__Activity__: Update the lines from the start of the records through the line containing "Cook the rice until it’s 80% done before" by replacing "golden brown" with "amber", and leave everything else unchanged.

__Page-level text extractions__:
◆ ◆ ◆

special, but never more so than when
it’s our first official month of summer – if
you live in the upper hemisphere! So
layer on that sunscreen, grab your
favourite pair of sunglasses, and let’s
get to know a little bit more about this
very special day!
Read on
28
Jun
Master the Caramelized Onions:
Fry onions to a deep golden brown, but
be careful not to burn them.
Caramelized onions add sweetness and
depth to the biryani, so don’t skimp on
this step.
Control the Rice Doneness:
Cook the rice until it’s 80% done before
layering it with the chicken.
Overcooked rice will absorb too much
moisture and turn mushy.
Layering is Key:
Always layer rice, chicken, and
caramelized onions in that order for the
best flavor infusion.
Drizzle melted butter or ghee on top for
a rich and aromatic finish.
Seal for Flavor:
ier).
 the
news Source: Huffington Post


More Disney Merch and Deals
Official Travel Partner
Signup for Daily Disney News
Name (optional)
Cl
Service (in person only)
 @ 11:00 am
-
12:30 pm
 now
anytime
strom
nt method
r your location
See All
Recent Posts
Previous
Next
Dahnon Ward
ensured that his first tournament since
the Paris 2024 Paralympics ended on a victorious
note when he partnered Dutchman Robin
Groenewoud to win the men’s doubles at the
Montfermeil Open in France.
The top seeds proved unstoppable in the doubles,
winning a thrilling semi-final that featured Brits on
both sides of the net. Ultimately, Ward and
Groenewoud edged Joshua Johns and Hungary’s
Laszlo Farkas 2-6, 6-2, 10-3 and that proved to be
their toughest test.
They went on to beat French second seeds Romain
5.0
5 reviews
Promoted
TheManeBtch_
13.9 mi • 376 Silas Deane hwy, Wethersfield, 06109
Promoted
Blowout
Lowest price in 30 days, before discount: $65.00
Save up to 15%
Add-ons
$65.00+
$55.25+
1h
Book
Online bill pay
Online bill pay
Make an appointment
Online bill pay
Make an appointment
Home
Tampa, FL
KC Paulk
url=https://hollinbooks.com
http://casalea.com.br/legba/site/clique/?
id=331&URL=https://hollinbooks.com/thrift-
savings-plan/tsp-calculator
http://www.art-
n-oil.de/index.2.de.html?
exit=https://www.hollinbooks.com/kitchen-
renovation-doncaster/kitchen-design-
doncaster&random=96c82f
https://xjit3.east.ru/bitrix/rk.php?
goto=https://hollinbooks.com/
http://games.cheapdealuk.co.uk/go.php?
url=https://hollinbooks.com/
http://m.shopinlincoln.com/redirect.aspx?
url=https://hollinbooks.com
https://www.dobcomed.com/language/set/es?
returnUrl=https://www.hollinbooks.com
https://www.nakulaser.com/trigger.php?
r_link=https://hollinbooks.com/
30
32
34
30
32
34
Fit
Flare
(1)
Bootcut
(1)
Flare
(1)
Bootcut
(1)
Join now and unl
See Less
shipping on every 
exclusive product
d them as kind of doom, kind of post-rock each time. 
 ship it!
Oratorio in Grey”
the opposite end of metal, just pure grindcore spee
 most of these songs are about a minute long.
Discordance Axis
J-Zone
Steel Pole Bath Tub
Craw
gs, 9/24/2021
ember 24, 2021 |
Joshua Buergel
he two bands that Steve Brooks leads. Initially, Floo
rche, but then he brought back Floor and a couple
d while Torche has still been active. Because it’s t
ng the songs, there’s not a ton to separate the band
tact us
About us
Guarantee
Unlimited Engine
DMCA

◆ ◆ ◆

__Response area__:
special, but never more so than when
it’s our first official month of summer – if
you live in the upper hemisphere! So
layer on that sunscreen, grab your
favourite pair of sunglasses, and let’s
get to know a little bit more about this
very special day!
Read on
28
Jun
Master the Caramelized Onions:
Fry onions to a deep amber, but
be careful not to burn them.
Caramelized onions add sweetness and
depth to the biryani, so don’t skimp on
this step.
Control the Rice Doneness:
Cook the rice until it’s 80% done before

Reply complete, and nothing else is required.